• _Text segment_
○ ○ ○ ○
TL;DR
- Purpose & Ethics: AI chatbots can significantly aid forensic investigations and cybersecurity tasks (e.g. Pen Testing, Red Teaming) by analysing large-scale leaked data—provided they’re used ethically and legally.
- Use Cases: Practical applications include alert triage, incident response, forensic training, secure coding support, and threat intel summarisation—all while maintaining strict data handling and audit controls.
- Caution & Verification: AI-generated outputs must always be cross-checked against raw datasets to maintain accuracy, avoid misinterpretation, and ensure the integrity of findings.
Introduction
AI is proving to be a useful companion for analysing data at scale for forensic examiners (data that is already publicly available if not privately hosted).
This involves building an AI chatbot system based on large language models (LLMs) and should only be used for legitimate, ethical purposes (e.g. for internal automation, security support, or user interaction).
The objective of creating this tool could be:
- Help with finding juicy information fast before an engagement.
- Generate technical content.
- Analyse data.
- Understand leaked data context.
Whilst you can opt for the use of OpenAI API (e.g.GPT-4-turbo or GPT-3.5 via REST API) it is highly recommended to host an Open-Source Model onsite or via a private hosting platform and use models like Mistral, LLaMA, OpenChat, or GPT4All. This means the data is private and offline.

Once you have this in place it’s time to build the Interface (Web App/CLI/Chatbot) and connect this to the model. The final architecture will look similar to this.

Benefits of using an internal Chatbot for forensic teams
For forensic teams, an internal Chatbot can be used as a specialised forensic assistant designed for analysing data leaks, dumps, forensic artefacts, helping analysts identify exposed credentials, sensitive documents, or indicators of compromise by cross-referencing leaked content with internal asset inventories, threat intelligence feeds, and MITRE mappings — all while maintaining strict data handling protocols and audit trails.
Ideas for safe chatbot AI usage
- Cybersecurity assistant (triage alerts)
- Incident Response Bot (based on MITRE ATT&CK)
- SOC SOP Helper
- AI SOC
- Playbook assistant based in input/output
- Training bot for forensic investigators
- Secure coding assistant
- Juicy information identification
- Threat intel report summariser
LockbitGPT a ChatGPT-powered tool designed to assist threat intelligence researchers

The tool was launched shortly after the ransomware gang LockBit was taken down in May 2025. This resulted in a huge amount of the gang’s internal data being leaked, including chat logs, encryption keys, Bitcoin wallets, details about how they operated, and more.
To help make sense of it all, Hudson Rock built LockBitGPT. It’s a tool powered by ChatGPT, designed specifically to help threat intelligence researchers dig through the leak without spending days buried in raw data.
○ ○ ○ ○
Items from a dataset:
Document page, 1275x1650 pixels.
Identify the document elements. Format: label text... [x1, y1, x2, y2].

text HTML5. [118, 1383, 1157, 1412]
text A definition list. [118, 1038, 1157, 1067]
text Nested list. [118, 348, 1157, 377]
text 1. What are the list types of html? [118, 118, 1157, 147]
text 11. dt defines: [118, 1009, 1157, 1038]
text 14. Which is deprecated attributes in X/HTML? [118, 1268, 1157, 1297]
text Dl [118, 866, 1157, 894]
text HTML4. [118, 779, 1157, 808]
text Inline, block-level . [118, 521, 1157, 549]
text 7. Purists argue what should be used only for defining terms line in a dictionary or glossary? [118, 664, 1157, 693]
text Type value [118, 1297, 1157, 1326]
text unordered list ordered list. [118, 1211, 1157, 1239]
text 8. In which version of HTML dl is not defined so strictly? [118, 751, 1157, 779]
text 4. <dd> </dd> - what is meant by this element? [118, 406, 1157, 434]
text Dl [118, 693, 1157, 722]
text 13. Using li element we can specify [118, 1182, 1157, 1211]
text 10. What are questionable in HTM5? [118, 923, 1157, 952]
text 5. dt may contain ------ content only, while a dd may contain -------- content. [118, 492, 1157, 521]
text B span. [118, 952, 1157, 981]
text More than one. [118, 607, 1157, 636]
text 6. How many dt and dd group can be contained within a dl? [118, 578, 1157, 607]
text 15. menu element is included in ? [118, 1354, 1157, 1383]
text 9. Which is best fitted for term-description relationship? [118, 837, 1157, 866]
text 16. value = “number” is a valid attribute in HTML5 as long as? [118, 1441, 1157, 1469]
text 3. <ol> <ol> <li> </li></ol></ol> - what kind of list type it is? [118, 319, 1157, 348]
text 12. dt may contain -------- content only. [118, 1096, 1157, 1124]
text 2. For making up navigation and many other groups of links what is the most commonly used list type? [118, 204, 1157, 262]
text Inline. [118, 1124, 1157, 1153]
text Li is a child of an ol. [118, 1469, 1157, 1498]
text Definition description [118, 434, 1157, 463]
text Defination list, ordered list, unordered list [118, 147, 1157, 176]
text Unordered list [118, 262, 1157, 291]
○ ○ ○ ○
• _Exercise goal_
In the text on AI chatbots for forensic work, which organization built LockBitGPT?

• _Finished task_
Hudson Rock